(DIRECTIONS):
1. Answer these questions using the Exterran passage:
(a) What per-share dividend was declared on October 18, 2015?
(b) How much did Exterran record in non-cash currency losses during the third quarter of 2015?
(c) What installment payment did Exterran receive in October 2015?
2. Reproduce word for word the section of the Exterran passage starting at "On October 18, 2015, Exterran" and ending at "the second quarter.".

(GIVEN PASSAGE):
>>>
On October 18, 2015, Exterran Holdings declared a regular dividend of
$0.15 per share of common stock, a rate of $0.60 per share on an
annualized basis, which was paid on October 30, 2015, to stockholders of
record at the close of business on October 26, 2015.
“Despite challenging market conditions, we achieved solid performance
across all our businesses in the third quarter 2015,” said Brad
Childers, Exterran Holdings’ President and Chief Executive Officer. “Our
production-related services businesses demonstrated a relatively stable
top line and consistent gross margins, and our fabrication business
captured a modest increase in bookings compared to the second quarter.
“Later today we expect to complete the separation transaction we
announced in November 2014. This separation will allow both the U.S.
services business and the international services and global fabrication
businesses to capture more profit and growth, as well as generate more
value for investors.”
During the third quarter of 2015, as a result of currency devaluation in
Brazil and increases in the company’s Brazil subsidiary’s intercompany
payables, Exterran recorded non-cash currency losses of $26.7 million.
These currency losses, which are excluded from EBITDA, as adjusted, are
included in other income (expense) on the condensed consolidated
statement of operations and, as a result, impact net income (loss) from
continuing operations attributable to Exterran stockholders, excluding
items per diluted common share ($0.39 per share impact in the third
quarter).
Net income (loss) from continuing operations attributable to Exterran
stockholders, excluding items, for all periods excludes the benefit of
proceeds from the two previously announced sales of Exterran Holdings’
previously-nationalized Venezuelan assets, the benefit of which was
$24.0 million for the third quarter 2015, compared to $5.1 million for
the second quarter 2015 and $23.2 million for the third quarter 2014. At
September 30, 2015, Exterran was still due to receive approximately $96
million of principal payments from the sales of these assets. In October
2015, Exterran received an installment payment of $19.1 million related
to the sale of its Venezuelan wholly-owned assets. Exterran has not
recognized amounts payable to the company from PDVSA Gas relating to the
sales of our previously nationalized assets and, therefore, this income
will be recognized as income from discontinued operations in the fourth
quarter 2015 when the proceeds were received.
Net loss from continuing operations attributable to Exterran
stockholders, excluding items, for the third quarter 2015 was $30.5
million, or $0.45 per diluted common share. In addition to excluding the
benefit related to our nationalized Venezuelan assets discussed above,
these amounts also exclude a $20.7 million tax benefit recognized for
the credit for increasing research activities, non-cash long-lived asset
impairment charges of $23.7 million related to our contract operations
businesses and restructuring and other charges of $12.0 million, which
included costs associated with the planned spin-off and our cost
reduction plan driven by current market conditions. Net income from
continuing operations attributable to Exterran stockholders, excluding
items, was $15.6 million, or $0.22 per diluted common share, for the
second quarter 2015, and $17.8 million, or $0.25 per diluted common
share, for the third quarter 2014.
<<<
(EXCERPTED DATA):
>>>
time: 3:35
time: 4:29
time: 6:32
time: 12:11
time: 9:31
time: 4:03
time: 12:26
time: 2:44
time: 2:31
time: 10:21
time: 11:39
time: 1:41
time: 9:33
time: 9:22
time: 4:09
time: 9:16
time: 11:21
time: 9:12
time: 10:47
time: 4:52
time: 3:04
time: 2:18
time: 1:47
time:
<<<
>>>
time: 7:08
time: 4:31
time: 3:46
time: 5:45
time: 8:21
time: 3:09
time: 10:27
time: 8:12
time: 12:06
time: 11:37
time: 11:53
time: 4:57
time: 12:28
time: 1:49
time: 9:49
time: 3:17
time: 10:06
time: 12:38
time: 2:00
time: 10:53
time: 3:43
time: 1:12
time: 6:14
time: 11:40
<<<
>>>
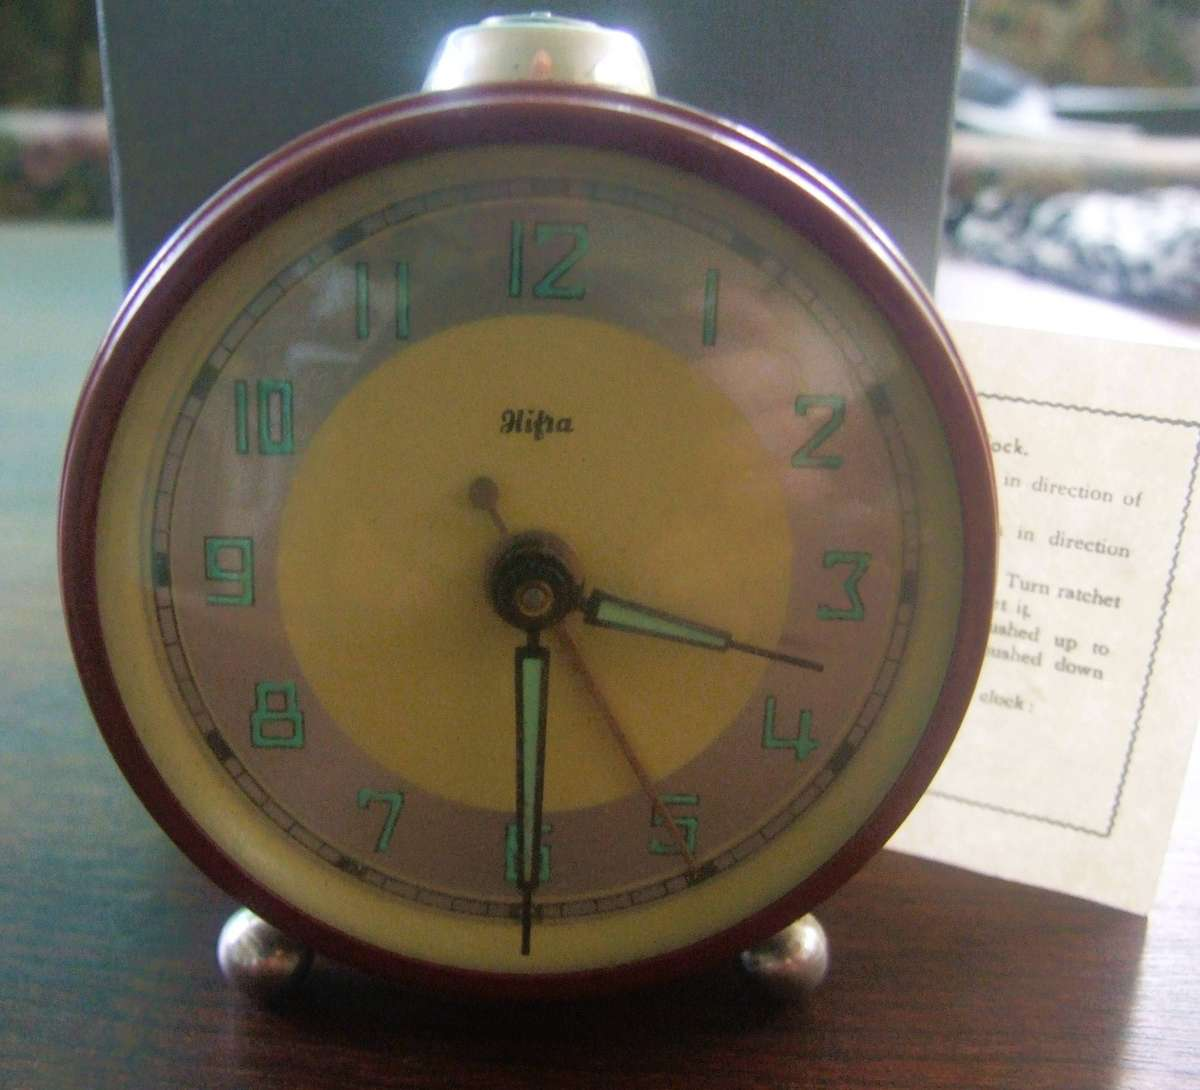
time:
<<<
(RESULTS IN ORDER):
1.
(a) $0.15 per share of common stock.
(b) $26.7 million.
(c) $19.1 million, related to the sale of its Venezuelan wholly-owned assets.

2.
On October 18, 2015, Exterran Holdings declared a regular dividend of
$0.15 per share of common stock, a rate of $0.60 per share on an
annualized basis, which was paid on October 30, 2015, to stockholders of
record at the close of business on October 26, 2015.
“Despite challenging market conditions, we achieved solid performance
across all our businesses in the third quarter 2015,” said Brad
Childers, Exterran Holdings’ President and Chief Executive Officer. “Our
production-related services businesses demonstrated a relatively stable
top line and consistent gross margins, and our fabrication business
captured a modest increase in bookings compared to the second quarter.